On the size accuracy of standard tests in adaptive clinical trials

Host Institution:

La Trobe University

Title of Seminar:

On the size accuracy of standard tests in adaptive clinical trials

Speaker's Name:

Professor Chris J. Lloyd

Speaker's Institution:

Melbourne Business School

Time and Date:

Friday 8 November, 12.00pm (AEDT)

Seminar Abstract:

Adaptive clinical trials involve selection of the most promising treatments at the first stage and re-testing of the selected treatments at a second stage. There will be P-values for testing each treatment at stage one, and additional P-values for testing the selected treatments at stage two. The P-values need to be combined into a single summary P-value that accounts for the selection and the multiple stages.

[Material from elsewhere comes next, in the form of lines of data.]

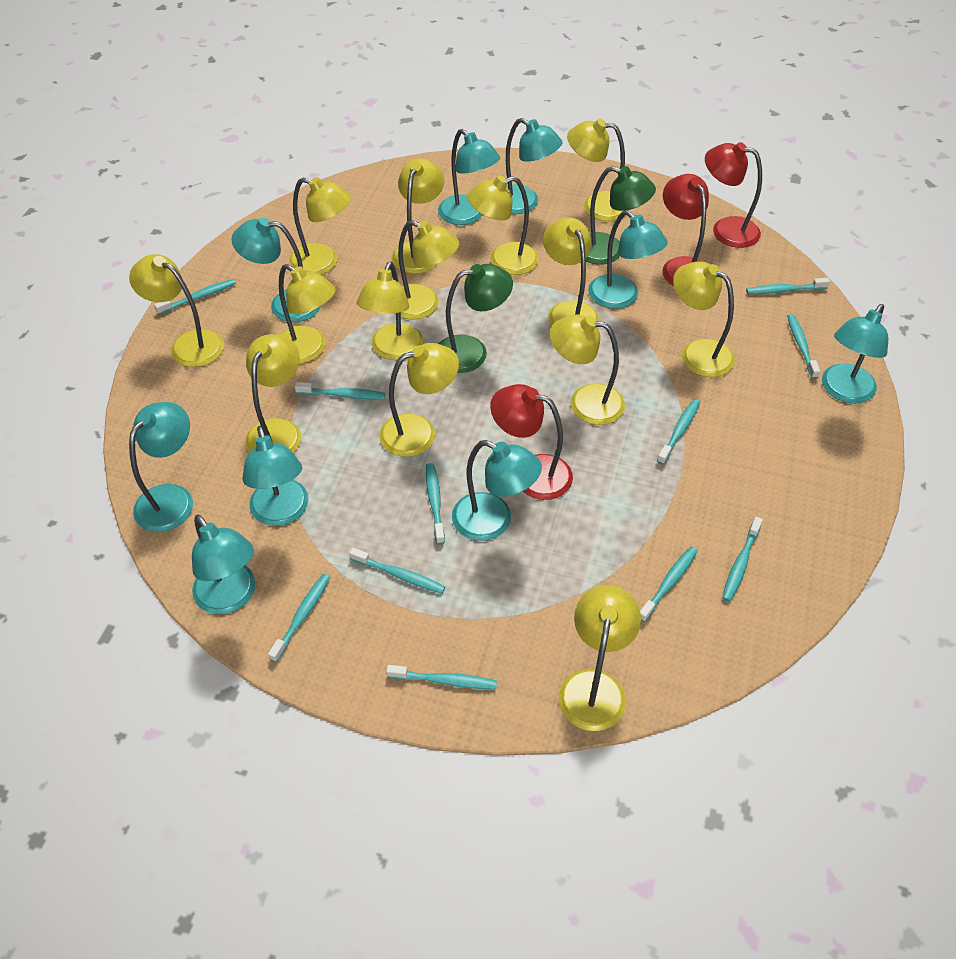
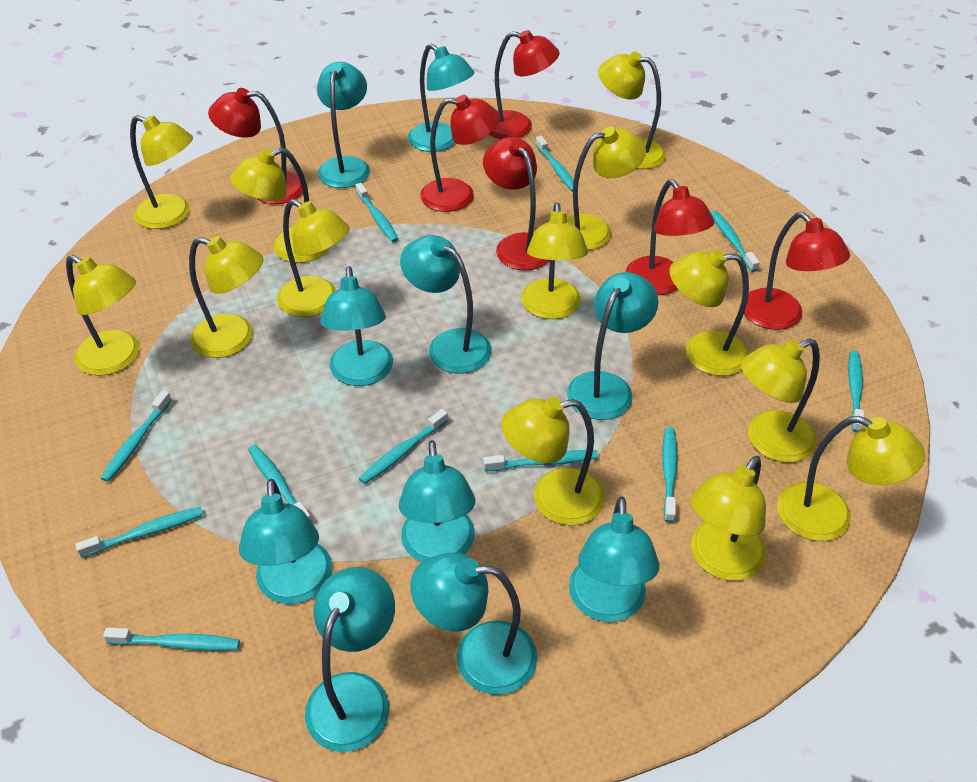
green lamp: [439,264,513,373] [586,166,656,265] = 2 -> none = 0
red lamp: [490,384,573,500] [662,174,709,286] [705,142,762,248] = 3 -> [208,88,303,204] [420,95,500,212] [483,137,550,270] [489,30,560,139] [626,179,714,295] [744,212,850,330] = 6
turquoise lamp: [129,402,193,532] [192,515,255,614] [231,217,321,322] [243,426,309,526] [438,129,500,225] [452,440,542,541] [506,118,562,214] [588,210,668,309] [822,304,888,403] = 9 -> [239,479,332,604] [305,567,395,752] [317,62,370,188] [320,266,393,386] [399,440,475,562] [400,235,492,374] [408,44,474,152] [410,553,537,695] [567,272,659,420] [569,497,659,622] = 10
yellow lamp: [129,254,224,367] [245,334,301,453] [279,264,335,363] [289,177,351,275] [357,262,423,360] [379,343,459,457] [392,158,444,274] [395,220,459,320] [468,175,539,275] [543,217,599,326] [550,315,625,425] [559,585,641,731] [567,119,629,221] [673,261,735,377] = 14 -> [66,255,139,376] [130,115,193,229] [189,236,264,358] [230,147,329,263] [277,199,349,317] [501,397,605,526] [521,202,588,319] [566,127,646,250] [598,51,666,169] [670,249,749,376] [690,456,766,581] [741,339,820,463] [777,416,925,541] = 13

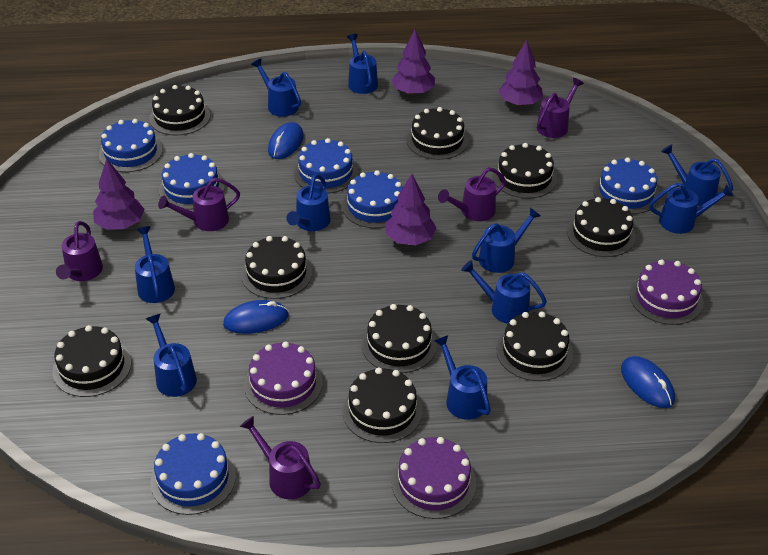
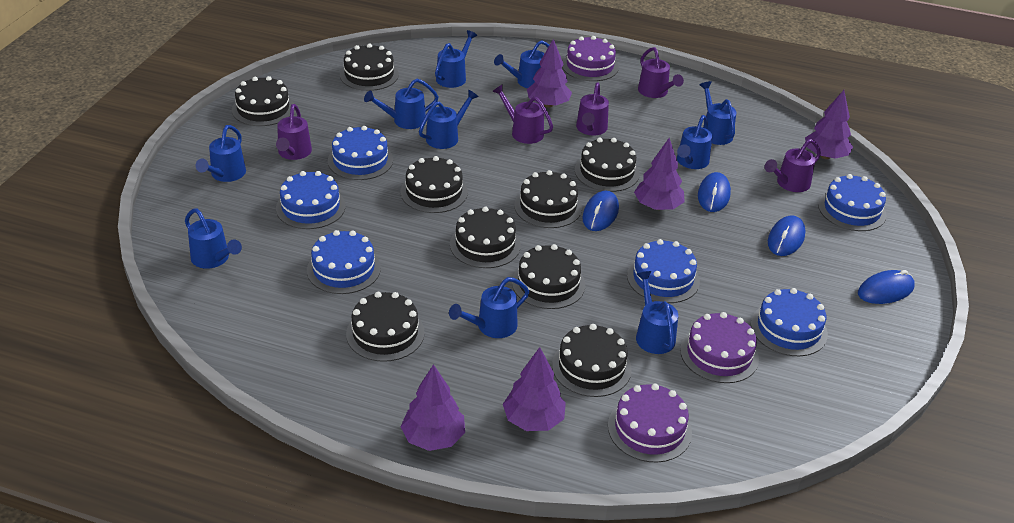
blue mouse: [223,300,289,334] [268,122,304,159] [621,356,675,408] = 3 -> [582,191,619,231] [698,172,731,212] [768,215,806,256] [858,270,915,304] = 4
purple tree: [93,158,145,230] [386,173,437,245] [391,29,435,95] [498,40,543,106] = 4 -> [401,364,465,451] [503,347,566,431] [527,39,572,107] [634,138,685,210] [805,90,853,159] = 5

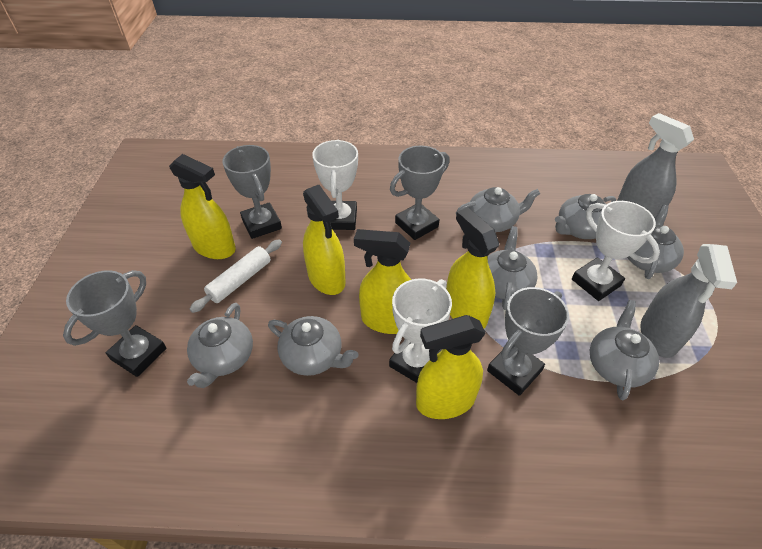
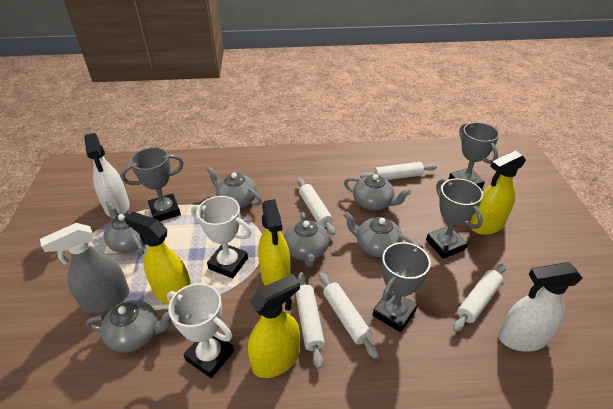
grey spray bottle: [617,113,694,218] [640,244,737,358] = 2 -> [40,223,130,313] = 1
grey teapot: [187,303,253,388] [268,316,358,376] [456,187,540,232] [487,226,538,310] [555,194,616,239] [590,300,659,400] [627,205,684,279] = 7 -> [86,300,171,352] [104,201,146,255] [207,167,262,208] [284,212,329,267] [343,211,414,257] [344,174,411,210] = 6
white rolling pin: [189,239,282,313] = 1 -> [296,272,325,369] [297,178,335,235] [319,272,379,359] [360,162,437,180] [453,263,506,332] = 5
white spray bottle: none = 0 -> [84,133,130,217] [499,262,583,352] = 2
white trophy: [312,140,358,230] [389,278,452,383] [572,201,660,301] = 3 -> [167,283,234,378] [191,196,252,278] = 2
yellow spray bottle: [169,154,236,259] [303,185,346,295] [354,229,411,334] [416,315,486,419] [446,208,499,328] = 5 -> [124,212,191,304] [248,274,300,378] [258,199,290,286] [470,150,526,235] = 4

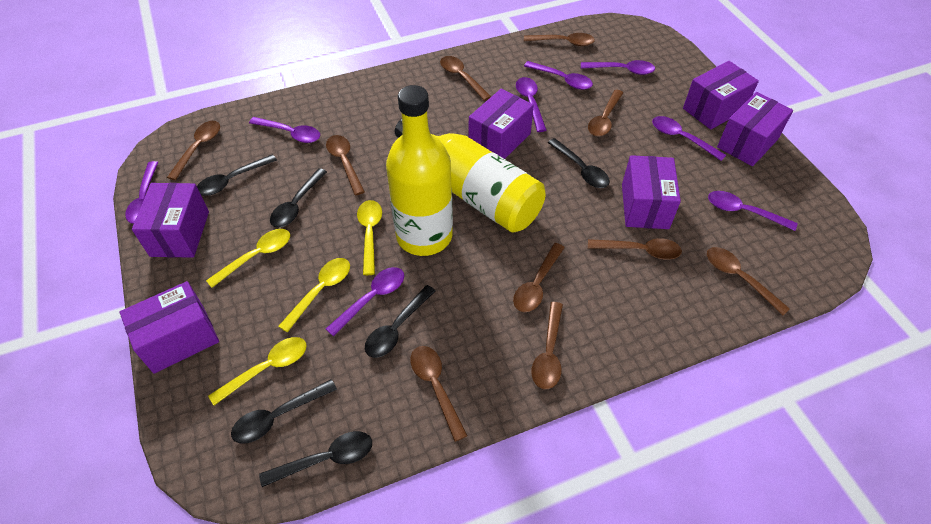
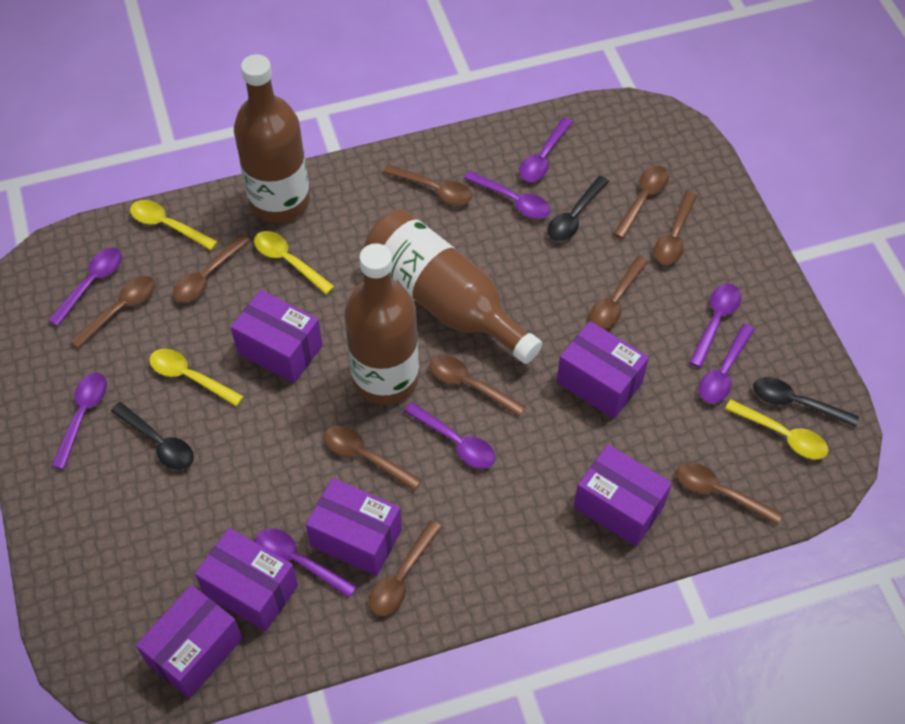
black spoon: [197,154,277,196] [231,379,337,444] [259,431,372,487] [270,168,327,228] [365,285,436,358] [548,138,610,188] = 6 -> [111,402,194,470] [547,176,609,241] [753,377,859,427] = 3
brown bottle: none = 0 -> [234,54,310,223] [344,243,419,405] [364,209,542,364] = 3
yellow bottle: [386,85,453,256] [395,119,546,233] = 2 -> none = 0

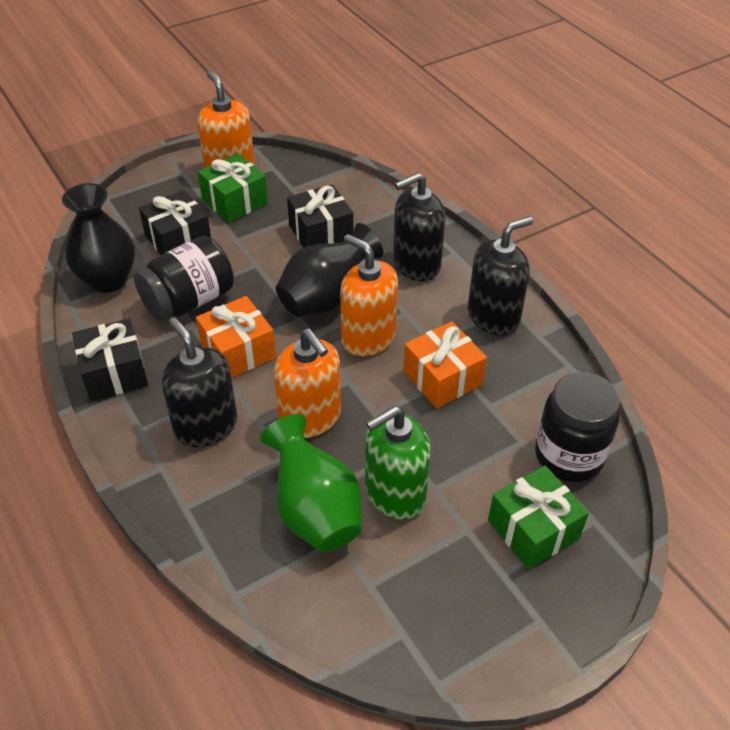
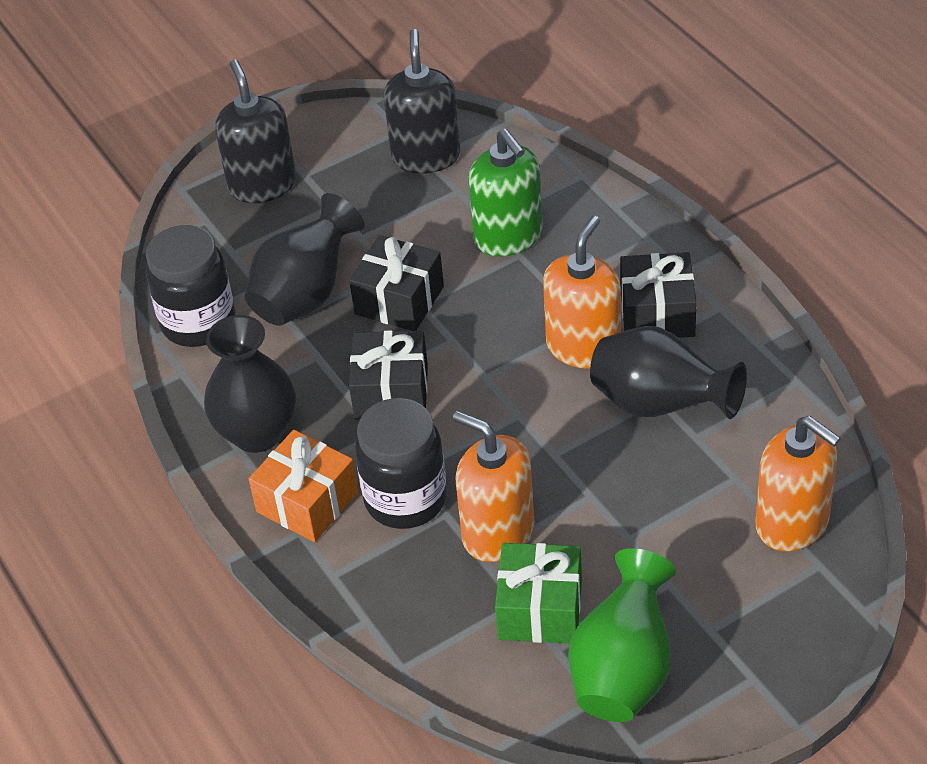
black soap dispenser: [161,317,237,447] [393,173,446,281] [468,216,533,335] = 3 -> [215,60,296,203] [383,29,461,174] = 2
black vase: [62,183,135,293] [276,223,383,317] = 2 -> [204,315,296,453] [245,193,365,326] [590,326,747,419] = 3
green gift: [198,153,268,223] [488,465,589,569] = 2 -> [495,543,582,643] = 1
orange gift: [196,296,276,378] [403,321,487,408] = 2 -> [249,430,358,542] = 1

Combining evidence from several (often two) stages is achieved through a so-called combination function. Accounting for selection is achieved through a so-called multiple comparison function such as the Bonferroni or Simes functions. When control of the family-wise error rate is required, these methods are inserted into the so-called close testing principle of Marcus et al (1976). All these methods give rise to valid and even exact tests provided that the P-values for each treatment are valid or exact.

The problem is that for discrete data most P-values are far from valid or exact. This is an amazing oversight and makes the elaborate theory for combining P-values rather moot. The purpose of this paper is to numerically and theoretically examine the extent to which combining basic tests statistics mitigates or magnifies the size violation of the final test.